_Problem requirements_
Print only the lines running from the line with "X148590000Y-90170000D03*" to the final line below, both included, exactly as written and without the pictures.

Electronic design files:
BEGIN

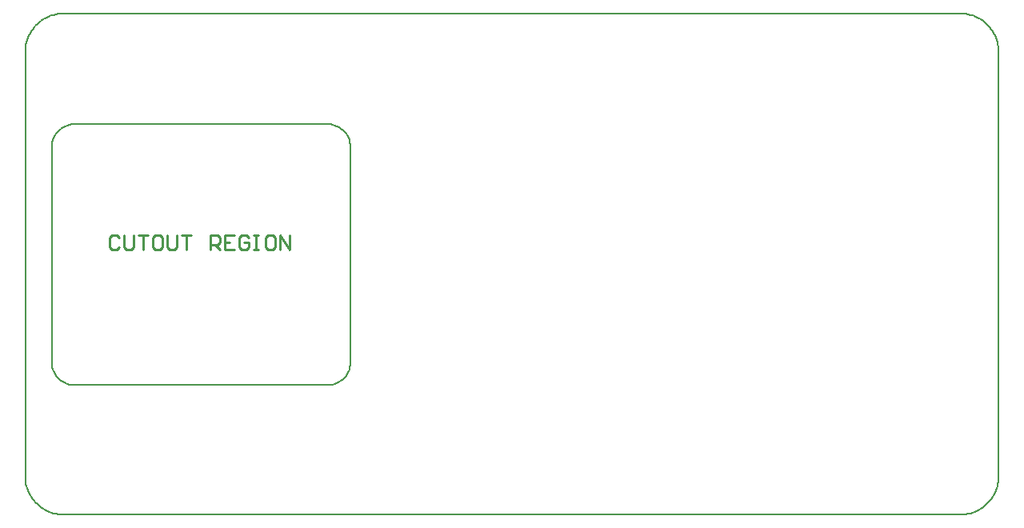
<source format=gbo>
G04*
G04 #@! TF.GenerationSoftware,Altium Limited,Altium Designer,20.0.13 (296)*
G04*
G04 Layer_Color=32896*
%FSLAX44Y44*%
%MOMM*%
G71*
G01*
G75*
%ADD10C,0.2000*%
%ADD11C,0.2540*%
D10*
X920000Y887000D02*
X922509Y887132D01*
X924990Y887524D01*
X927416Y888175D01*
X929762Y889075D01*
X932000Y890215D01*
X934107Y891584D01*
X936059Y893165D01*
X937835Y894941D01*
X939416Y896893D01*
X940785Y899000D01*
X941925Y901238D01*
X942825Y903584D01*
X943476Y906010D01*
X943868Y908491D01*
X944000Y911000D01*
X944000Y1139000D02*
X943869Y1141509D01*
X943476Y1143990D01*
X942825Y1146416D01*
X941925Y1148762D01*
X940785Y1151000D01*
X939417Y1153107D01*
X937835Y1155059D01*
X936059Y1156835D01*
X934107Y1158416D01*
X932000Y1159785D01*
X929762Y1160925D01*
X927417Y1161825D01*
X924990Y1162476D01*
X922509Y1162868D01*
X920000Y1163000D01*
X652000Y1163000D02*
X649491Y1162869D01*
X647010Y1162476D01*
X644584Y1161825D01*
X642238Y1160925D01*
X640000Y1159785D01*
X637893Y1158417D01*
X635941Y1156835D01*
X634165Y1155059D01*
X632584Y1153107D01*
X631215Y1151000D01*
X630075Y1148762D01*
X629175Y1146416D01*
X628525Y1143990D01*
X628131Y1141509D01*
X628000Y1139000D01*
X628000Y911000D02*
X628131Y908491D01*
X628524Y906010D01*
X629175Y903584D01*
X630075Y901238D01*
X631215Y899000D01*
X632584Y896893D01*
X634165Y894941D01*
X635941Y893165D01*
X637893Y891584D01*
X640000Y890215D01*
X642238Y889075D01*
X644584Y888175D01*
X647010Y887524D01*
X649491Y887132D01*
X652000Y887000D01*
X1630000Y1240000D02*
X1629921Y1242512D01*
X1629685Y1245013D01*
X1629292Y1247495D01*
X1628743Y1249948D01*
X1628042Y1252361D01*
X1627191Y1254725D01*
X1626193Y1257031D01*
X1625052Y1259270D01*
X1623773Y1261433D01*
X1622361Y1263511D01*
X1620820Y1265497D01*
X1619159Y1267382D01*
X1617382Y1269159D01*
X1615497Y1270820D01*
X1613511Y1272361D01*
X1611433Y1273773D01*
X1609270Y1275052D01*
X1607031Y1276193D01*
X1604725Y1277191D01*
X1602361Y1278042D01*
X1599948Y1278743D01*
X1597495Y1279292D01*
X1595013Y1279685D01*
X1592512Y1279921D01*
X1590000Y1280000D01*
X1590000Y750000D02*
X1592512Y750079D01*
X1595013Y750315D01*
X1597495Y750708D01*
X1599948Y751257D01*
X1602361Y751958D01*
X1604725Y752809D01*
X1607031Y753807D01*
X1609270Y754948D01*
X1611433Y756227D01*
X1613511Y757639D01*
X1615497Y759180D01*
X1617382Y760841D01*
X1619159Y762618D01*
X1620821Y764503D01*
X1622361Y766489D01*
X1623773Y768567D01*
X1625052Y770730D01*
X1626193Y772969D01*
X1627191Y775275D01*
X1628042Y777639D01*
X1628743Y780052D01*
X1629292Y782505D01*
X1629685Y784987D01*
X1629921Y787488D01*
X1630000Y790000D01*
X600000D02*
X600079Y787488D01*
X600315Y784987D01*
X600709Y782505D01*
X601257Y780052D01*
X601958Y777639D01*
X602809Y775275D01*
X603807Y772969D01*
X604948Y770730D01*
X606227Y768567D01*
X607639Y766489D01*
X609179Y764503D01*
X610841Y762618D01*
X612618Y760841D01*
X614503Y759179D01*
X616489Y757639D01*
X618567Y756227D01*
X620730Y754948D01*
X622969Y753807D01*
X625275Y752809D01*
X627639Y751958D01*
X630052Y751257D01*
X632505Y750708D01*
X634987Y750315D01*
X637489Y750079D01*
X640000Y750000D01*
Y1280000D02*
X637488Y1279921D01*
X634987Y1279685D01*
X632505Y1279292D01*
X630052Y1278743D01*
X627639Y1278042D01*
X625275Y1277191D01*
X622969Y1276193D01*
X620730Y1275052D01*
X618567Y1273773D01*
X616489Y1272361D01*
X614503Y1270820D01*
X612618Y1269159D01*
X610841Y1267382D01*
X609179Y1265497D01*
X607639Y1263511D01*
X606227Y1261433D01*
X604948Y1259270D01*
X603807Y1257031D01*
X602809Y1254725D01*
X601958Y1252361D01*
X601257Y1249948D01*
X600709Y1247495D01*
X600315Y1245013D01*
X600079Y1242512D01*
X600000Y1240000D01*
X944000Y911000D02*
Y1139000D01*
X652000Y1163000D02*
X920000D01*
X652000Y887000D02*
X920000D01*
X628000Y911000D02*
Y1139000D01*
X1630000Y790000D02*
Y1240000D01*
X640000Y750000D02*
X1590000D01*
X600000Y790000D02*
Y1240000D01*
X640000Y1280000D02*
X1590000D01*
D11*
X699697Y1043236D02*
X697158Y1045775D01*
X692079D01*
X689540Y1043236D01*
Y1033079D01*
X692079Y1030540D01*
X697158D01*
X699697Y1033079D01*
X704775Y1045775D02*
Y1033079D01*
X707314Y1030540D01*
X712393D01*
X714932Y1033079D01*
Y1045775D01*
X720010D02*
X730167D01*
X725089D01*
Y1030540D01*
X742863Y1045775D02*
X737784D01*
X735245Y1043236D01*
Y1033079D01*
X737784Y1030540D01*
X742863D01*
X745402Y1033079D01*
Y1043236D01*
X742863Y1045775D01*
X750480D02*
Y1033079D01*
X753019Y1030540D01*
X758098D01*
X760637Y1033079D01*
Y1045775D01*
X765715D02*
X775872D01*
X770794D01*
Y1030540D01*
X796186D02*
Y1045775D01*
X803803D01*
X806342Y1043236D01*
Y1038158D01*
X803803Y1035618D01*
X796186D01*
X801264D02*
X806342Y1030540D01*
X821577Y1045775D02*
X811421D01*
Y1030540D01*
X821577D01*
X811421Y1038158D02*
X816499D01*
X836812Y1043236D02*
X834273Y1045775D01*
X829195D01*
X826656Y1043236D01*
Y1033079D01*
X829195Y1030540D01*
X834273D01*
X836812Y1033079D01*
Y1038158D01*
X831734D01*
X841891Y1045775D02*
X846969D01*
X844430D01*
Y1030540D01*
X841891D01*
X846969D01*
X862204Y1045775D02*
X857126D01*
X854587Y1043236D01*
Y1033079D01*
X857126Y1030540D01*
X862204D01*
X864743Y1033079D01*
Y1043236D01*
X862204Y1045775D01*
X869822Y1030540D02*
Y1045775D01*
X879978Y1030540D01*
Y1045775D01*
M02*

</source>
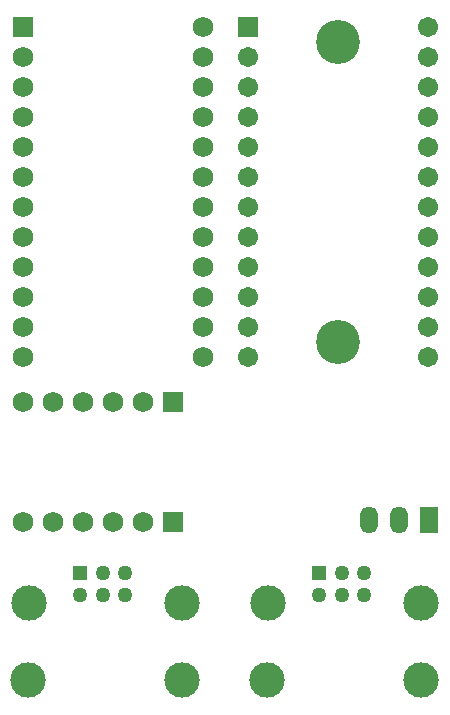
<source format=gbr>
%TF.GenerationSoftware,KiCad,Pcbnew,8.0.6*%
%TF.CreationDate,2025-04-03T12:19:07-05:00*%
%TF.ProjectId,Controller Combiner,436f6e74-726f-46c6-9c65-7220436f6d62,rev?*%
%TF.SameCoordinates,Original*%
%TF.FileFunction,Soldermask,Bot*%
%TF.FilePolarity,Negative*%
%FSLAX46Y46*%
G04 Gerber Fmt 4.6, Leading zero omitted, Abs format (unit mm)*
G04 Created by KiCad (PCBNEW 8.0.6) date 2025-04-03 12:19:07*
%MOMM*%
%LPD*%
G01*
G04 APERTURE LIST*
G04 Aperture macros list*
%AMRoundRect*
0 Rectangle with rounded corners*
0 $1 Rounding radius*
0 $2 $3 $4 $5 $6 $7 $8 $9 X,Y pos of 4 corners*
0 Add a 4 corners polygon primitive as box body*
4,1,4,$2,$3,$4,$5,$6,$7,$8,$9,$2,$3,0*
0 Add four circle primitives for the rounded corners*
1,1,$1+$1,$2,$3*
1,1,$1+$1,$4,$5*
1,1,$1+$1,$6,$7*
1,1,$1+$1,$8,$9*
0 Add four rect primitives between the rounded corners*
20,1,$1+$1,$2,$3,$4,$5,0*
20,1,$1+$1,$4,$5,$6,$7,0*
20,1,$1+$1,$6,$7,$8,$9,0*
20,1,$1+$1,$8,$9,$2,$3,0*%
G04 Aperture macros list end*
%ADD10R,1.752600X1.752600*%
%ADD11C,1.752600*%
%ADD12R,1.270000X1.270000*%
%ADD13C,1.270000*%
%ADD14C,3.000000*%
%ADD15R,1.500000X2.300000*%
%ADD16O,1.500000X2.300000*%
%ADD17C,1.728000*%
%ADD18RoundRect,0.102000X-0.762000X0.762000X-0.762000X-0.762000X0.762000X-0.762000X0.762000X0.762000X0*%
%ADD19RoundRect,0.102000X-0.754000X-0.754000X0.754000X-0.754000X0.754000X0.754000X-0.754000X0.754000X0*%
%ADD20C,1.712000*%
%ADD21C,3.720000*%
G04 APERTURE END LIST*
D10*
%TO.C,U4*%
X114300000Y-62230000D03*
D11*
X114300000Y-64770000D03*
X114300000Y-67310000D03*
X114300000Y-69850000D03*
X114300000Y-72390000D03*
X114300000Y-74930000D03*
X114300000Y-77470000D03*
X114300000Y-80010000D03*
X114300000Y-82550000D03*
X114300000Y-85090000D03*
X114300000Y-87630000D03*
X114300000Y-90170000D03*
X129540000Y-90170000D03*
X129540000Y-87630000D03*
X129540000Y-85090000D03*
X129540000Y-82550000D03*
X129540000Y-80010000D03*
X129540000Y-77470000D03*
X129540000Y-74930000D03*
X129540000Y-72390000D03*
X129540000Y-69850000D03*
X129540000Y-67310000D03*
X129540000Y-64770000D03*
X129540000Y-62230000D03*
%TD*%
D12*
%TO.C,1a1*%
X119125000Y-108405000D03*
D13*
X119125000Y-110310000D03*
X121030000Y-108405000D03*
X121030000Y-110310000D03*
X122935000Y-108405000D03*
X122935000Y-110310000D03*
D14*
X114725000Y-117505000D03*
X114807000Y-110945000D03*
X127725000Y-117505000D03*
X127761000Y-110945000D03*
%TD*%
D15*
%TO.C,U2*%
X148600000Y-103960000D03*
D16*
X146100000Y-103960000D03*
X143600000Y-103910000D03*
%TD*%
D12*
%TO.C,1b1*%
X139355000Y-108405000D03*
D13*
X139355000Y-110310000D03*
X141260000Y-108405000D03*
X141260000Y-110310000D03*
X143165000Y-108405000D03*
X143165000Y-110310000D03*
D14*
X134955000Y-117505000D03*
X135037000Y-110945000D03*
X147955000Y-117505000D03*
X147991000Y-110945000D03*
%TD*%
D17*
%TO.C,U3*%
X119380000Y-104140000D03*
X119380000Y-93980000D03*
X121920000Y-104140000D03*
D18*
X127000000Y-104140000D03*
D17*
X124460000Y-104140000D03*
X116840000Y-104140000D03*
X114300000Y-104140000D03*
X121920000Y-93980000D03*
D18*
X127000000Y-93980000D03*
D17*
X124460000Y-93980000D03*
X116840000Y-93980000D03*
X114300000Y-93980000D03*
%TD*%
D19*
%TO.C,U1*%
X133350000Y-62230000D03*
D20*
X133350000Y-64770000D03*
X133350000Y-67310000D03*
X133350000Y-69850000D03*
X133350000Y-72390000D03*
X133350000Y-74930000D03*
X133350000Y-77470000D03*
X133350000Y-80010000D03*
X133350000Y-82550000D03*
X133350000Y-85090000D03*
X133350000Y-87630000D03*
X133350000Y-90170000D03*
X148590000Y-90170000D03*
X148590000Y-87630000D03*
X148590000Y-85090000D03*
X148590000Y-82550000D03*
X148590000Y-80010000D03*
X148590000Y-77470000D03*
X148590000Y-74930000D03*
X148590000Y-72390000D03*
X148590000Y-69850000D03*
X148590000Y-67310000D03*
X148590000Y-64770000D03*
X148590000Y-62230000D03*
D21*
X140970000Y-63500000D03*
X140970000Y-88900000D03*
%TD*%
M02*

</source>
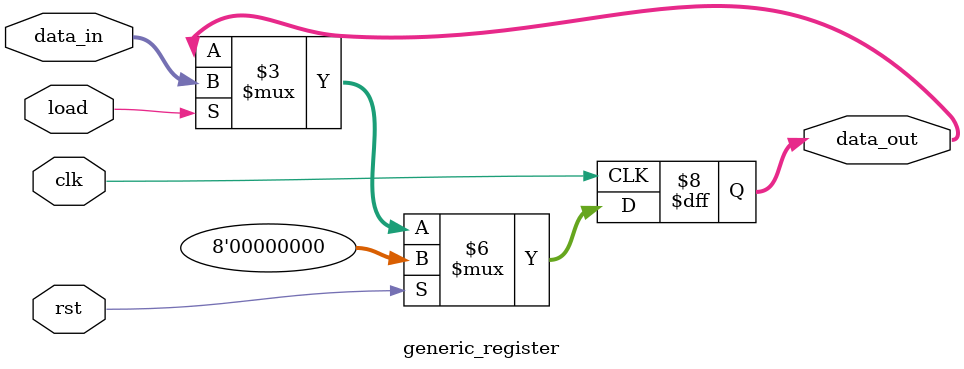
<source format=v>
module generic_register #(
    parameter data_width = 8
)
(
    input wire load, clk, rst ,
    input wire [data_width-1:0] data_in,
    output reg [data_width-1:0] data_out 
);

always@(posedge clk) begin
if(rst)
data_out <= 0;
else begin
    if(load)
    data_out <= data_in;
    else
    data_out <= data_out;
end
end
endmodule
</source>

END

_Solution below_
X148590000Y-90170000D03*
X148590000Y-87630000D03*
X148590000Y-85090000D03*
X148590000Y-82550000D03*
X148590000Y-80010000D03*
X148590000Y-77470000D03*
X148590000Y-74930000D03*
X148590000Y-72390000D03*
X148590000Y-69850000D03*
X148590000Y-67310000D03*
X148590000Y-64770000D03*
X148590000Y-62230000D03*
D21*
X140970000Y-63500000D03*
X140970000Y-88900000D03*
%TD*%
M02*

</source>
<source format=v>
module generic_register #(
    parameter data_width = 8
)
(
    input wire load, clk, rst ,
    input wire [data_width-1:0] data_in,
    output reg [data_width-1:0] data_out 
);

always@(posedge clk) begin
if(rst)
data_out <= 0;
else begin
    if(load)
    data_out <= data_in;
    else
    data_out <= data_out;
end
end
endmodule
</source>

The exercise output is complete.